Goal: Rewrite every row below with "scientific name" switched to "binomial name" and nothing else changed. Leave the pictures out of your answer.

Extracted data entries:
[start]
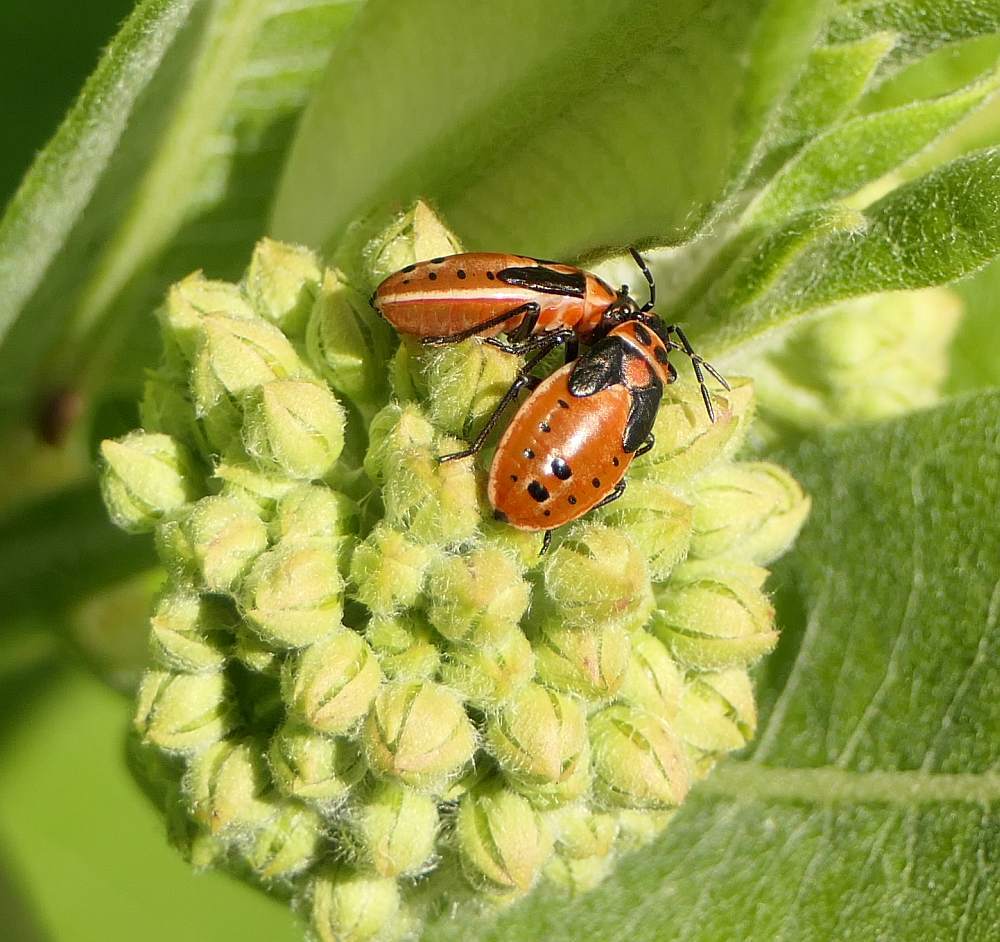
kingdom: Animalia
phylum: Arthropoda
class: Insecta
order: Hemiptera
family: Lygaeidae
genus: Lygaeus
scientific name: Lygaeus kalmii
[end]
Complete output:
kingdom: Animalia
phylum: Arthropoda
class: Insecta
order: Hemiptera
family: Lygaeidae
genus: Lygaeus
binomial name: Lygaeus kalmii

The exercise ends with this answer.